6/13/18 - Added Know Your Mac Pro, link to Pixlas dual GPU mod by Big Little Frank, added HDMI Volume control Lifehacker link.

6/12/18 - Minor update to GPUs list, also added firmware update info, finally added a blur about delidding, xlr8yourmac fixed.

6/1/18 - NVMe is now bootable with firmware hacks, added info in NVMe and firmware sections.

5/27/18 - Added link to Netkas Mac Pro 1.1 -> 2.1 firmware utility and StarTech 4-Port card to USB list.

5/23/18 - Added link to wifi install guide for 5.1 Mac Pros, link cleanup so links consistently open blank page, minor proofing.

5/22/18 - Added HDMI Audio links, Mac Pro 5.1 Update for 10.13, Also, time for some proofing: Fixed quite a few typos, grammar blunders, and punctuation.

5/21/18 - Added Mac Pro manuals from

5/17/18 - Added Linux on 2006 Mac Pros links

5/16/18 - 5770 Error correction info

5/15/18 - Minor copy editing, fixed bad link to anchor tag for CPU upgrades, a note about SLI.

5/14/18 - Reworked the intro, it's wordy now. Minor copy editing, more PCIe sled info, more 4.1 firmware upgrade links.

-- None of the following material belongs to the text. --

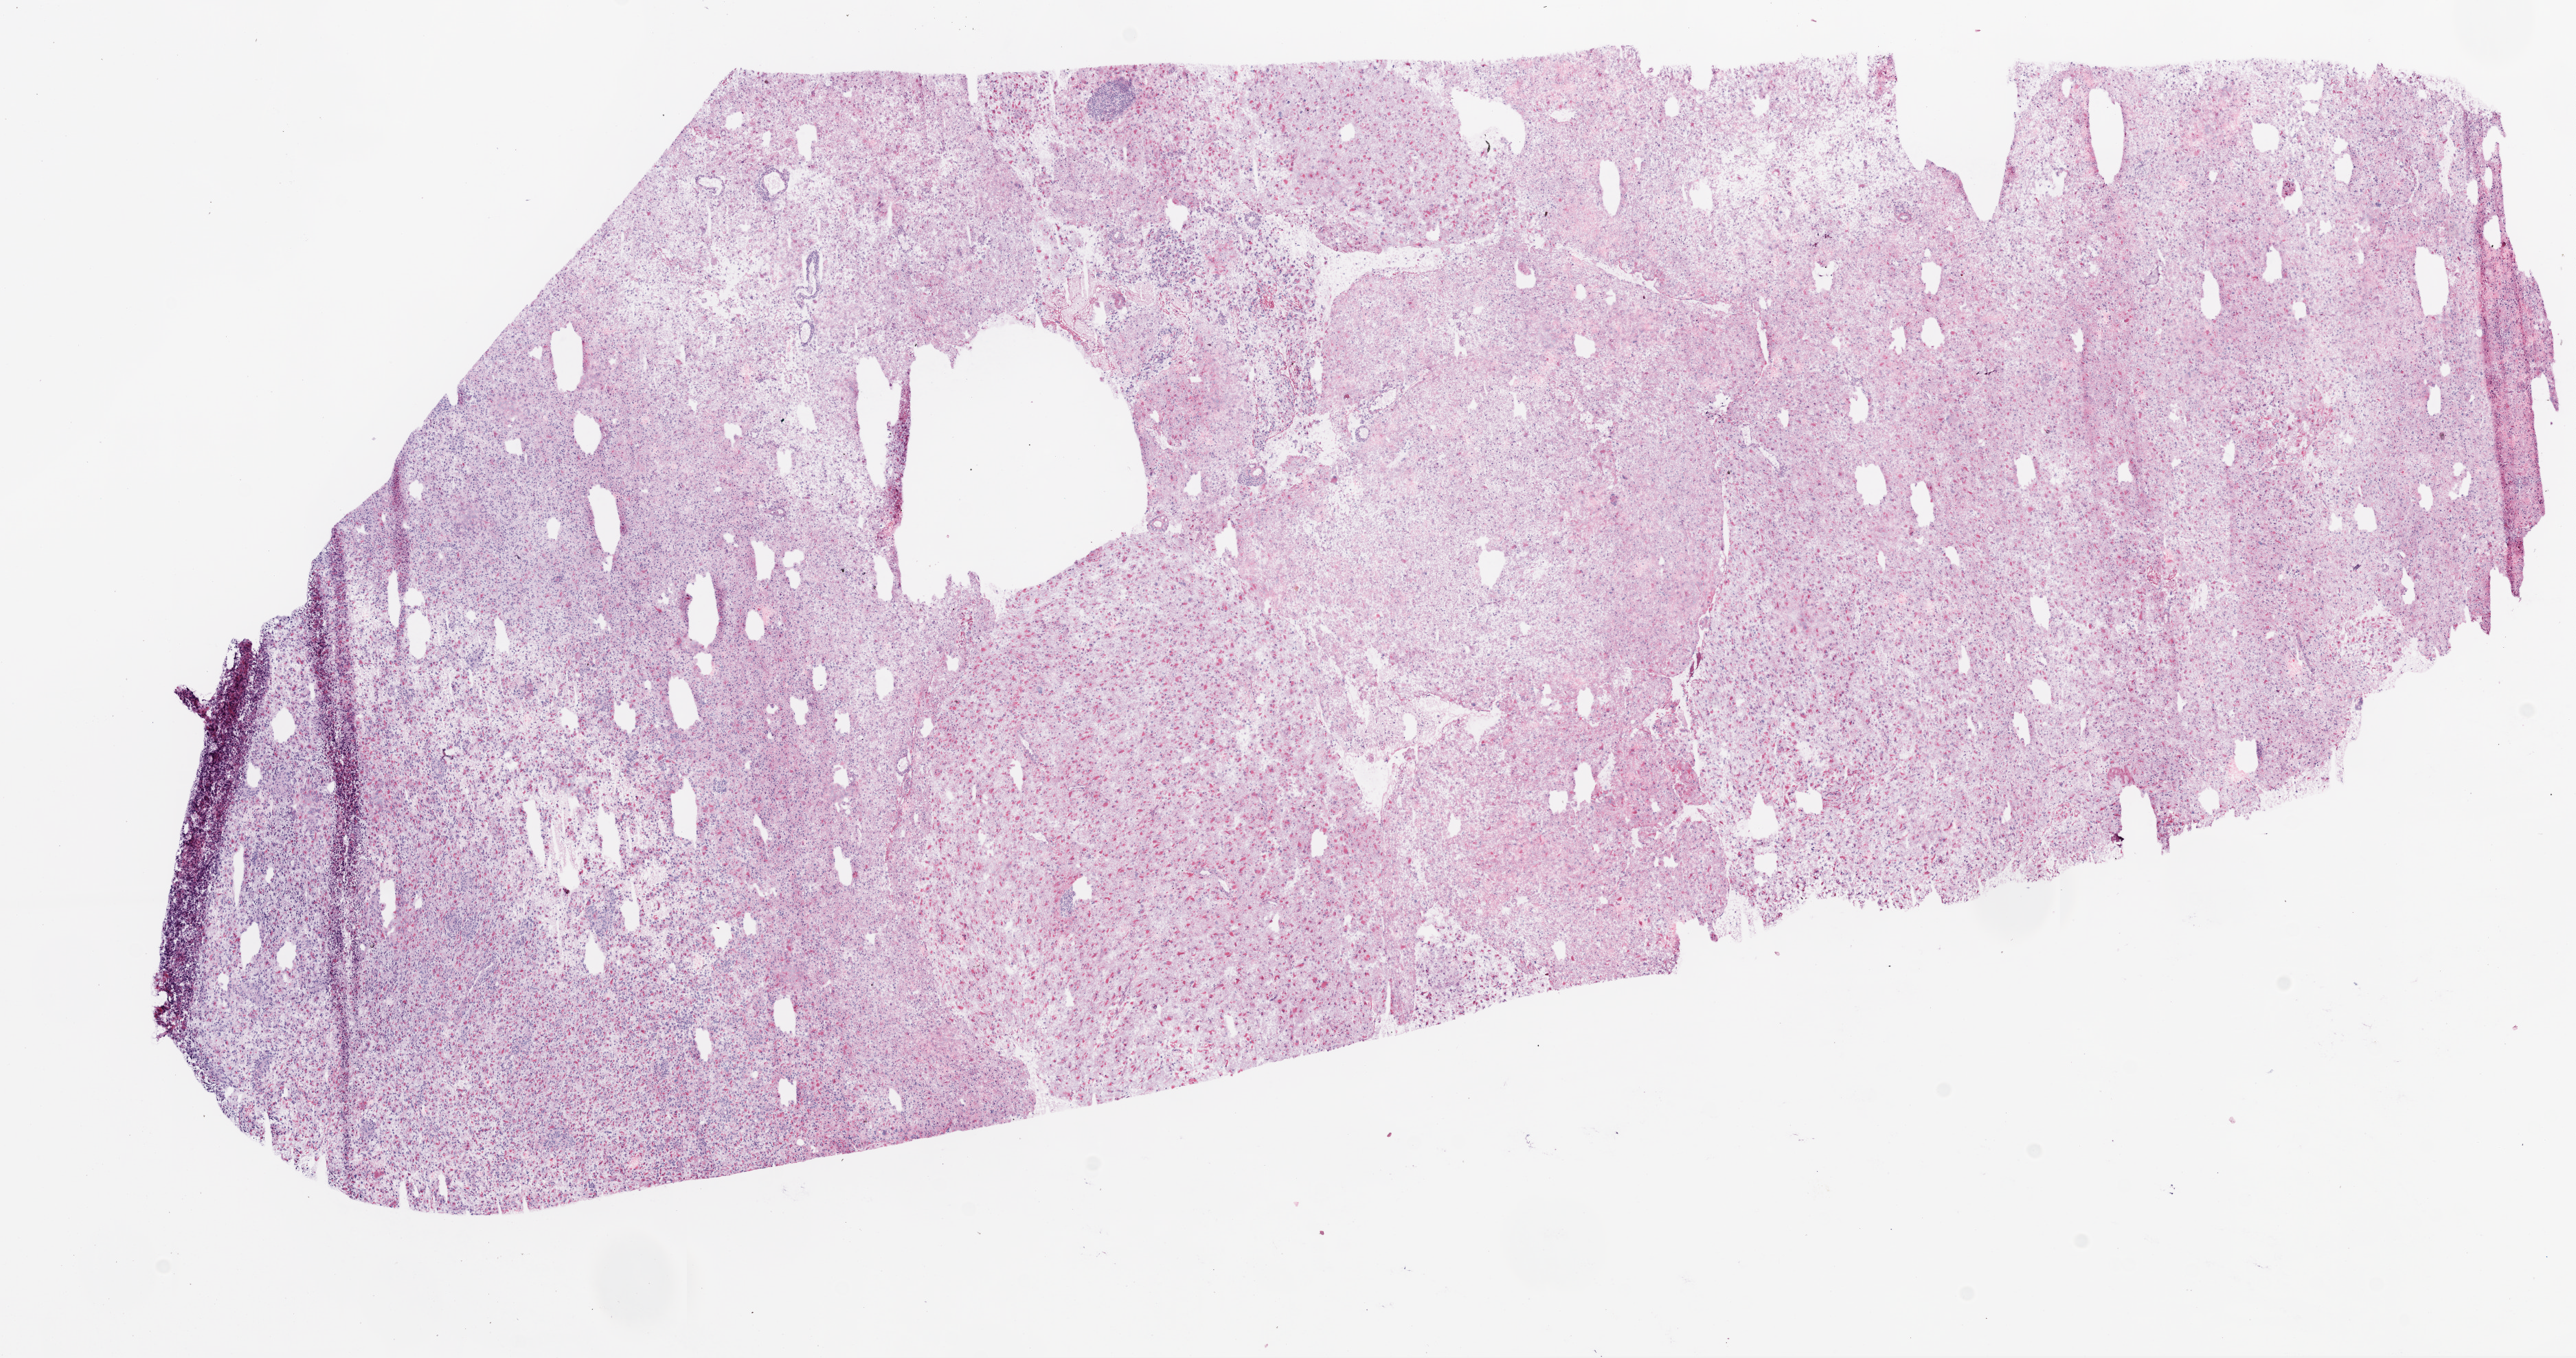
Digitized H&E tissue section (whole slide) — low-resolution overview of the scanned area, about 15.0 x 7.9 mm. Frozen section from the top of the tissue portion. Brain, primary tumour sample. Male patient; age at initial diagnosis 76 years. Composition of this section per pathologist review: tumour cells 100%, tumour nuclei 80%, normal cells 0%, stromal cells 0%, necrosis 0%.
- histologic diagnosis: Glioblastoma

5/13/18 - Added Pixlas mod info, Classic Mac Pro gone but certainly not forgotten.

5/11/18 - Added Upgrade to High Sierra without APFS, added NVIDIA Quadro FX 5600, AMD FirePro W7000 to flashable cards, AMD Radeon 770/5780 Roms link, mac-pixel-clock-patch-V2 link, How to Boot to Windows without a Boot Screen link, NVMe links, Disable internal Bluetooth (for USB dongles), note about pre-10.9 RAM, serial number lookup, note about 64-bit on 1.1/2.1 mac pros.

5/10/18 - Links to EveryMac for RAM instructions, quick thoughts on graphics cards purchases, and links to NVidia web drivers.

5/9/18 - Copy Editing + Responsive CPU tables + links open new windows.

5/8/18 - Images + feedback from users (added Replacing battery + memory) + restructure so contents supersedes intro.